> **WHAT TO PRODUCE**: Copy everything from the start of the rows down to the line containing "The needle reading is 252.5", swapping "needle reading" for "heading" and changing nothing else. Give only those lines, and leave out the pictures.

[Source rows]
-=-=-
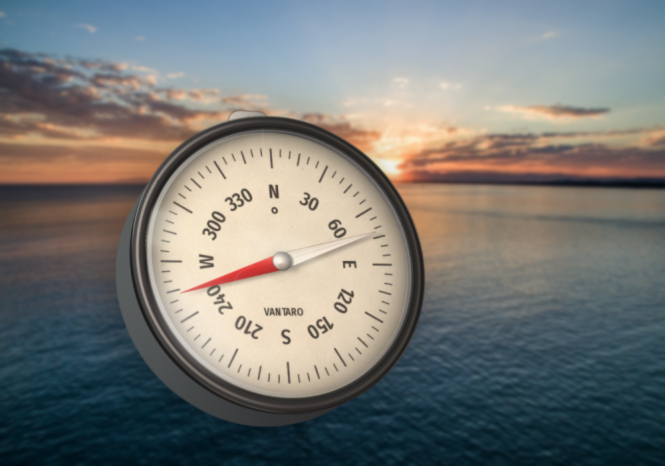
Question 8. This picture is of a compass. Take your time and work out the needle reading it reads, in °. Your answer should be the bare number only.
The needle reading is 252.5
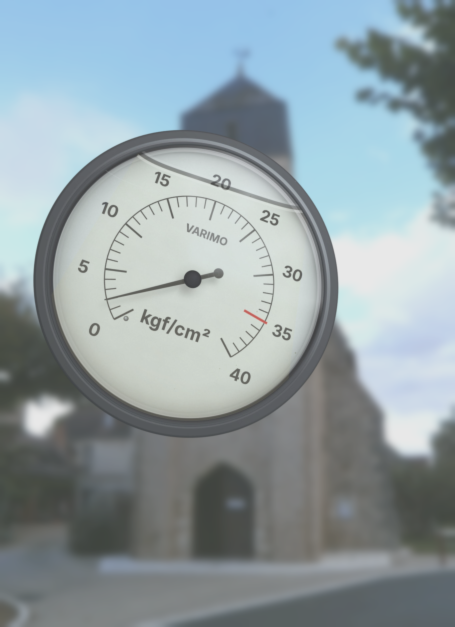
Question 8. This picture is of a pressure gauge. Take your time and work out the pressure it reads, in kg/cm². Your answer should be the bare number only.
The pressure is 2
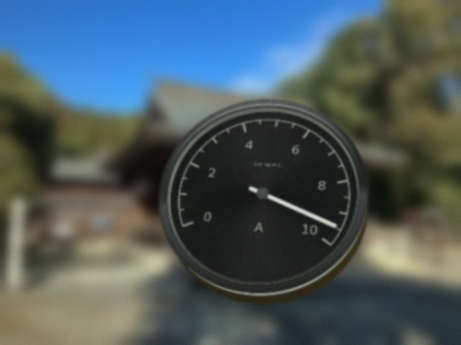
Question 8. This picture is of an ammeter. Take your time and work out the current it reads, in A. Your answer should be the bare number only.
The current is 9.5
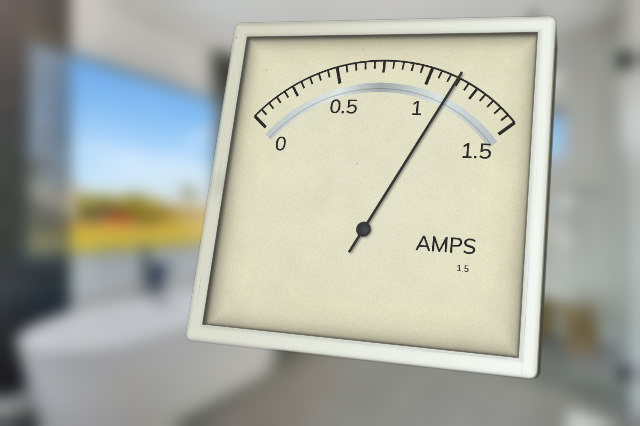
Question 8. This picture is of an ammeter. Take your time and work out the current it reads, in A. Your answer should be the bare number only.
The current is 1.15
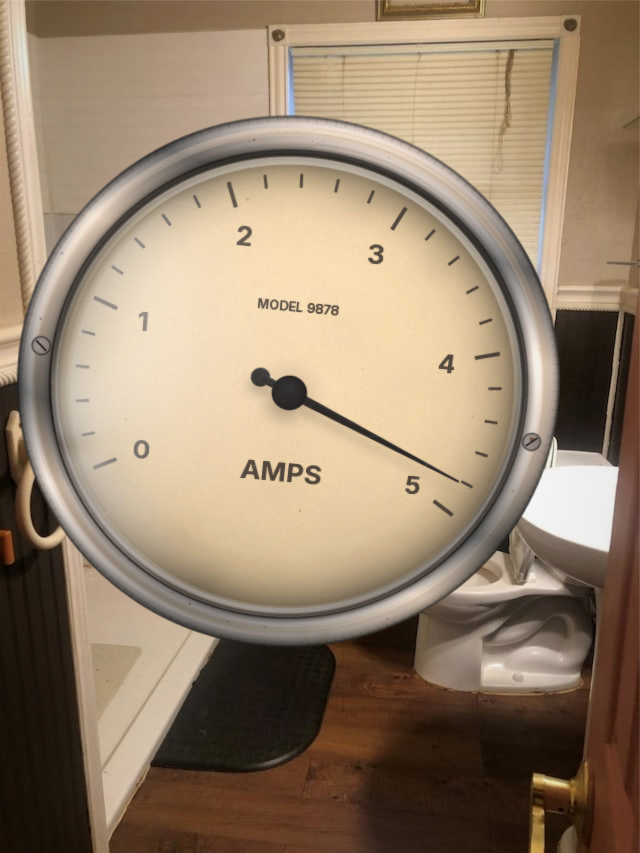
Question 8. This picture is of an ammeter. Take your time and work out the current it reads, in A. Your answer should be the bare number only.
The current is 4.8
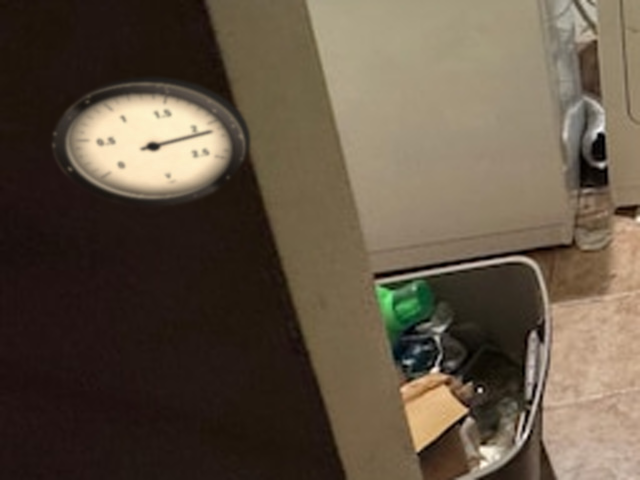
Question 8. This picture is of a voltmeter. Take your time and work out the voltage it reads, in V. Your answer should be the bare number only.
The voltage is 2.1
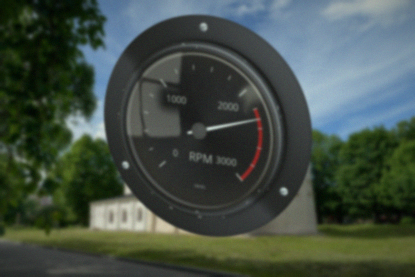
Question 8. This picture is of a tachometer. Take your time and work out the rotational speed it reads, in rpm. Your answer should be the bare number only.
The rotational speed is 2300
-=-=-
> **SOLUTION FOR THIS EXERCISE**:
Question 8. This picture is of a compass. Take your time and work out the heading it reads, in °. Your answer should be the bare number only.
The heading is 252.5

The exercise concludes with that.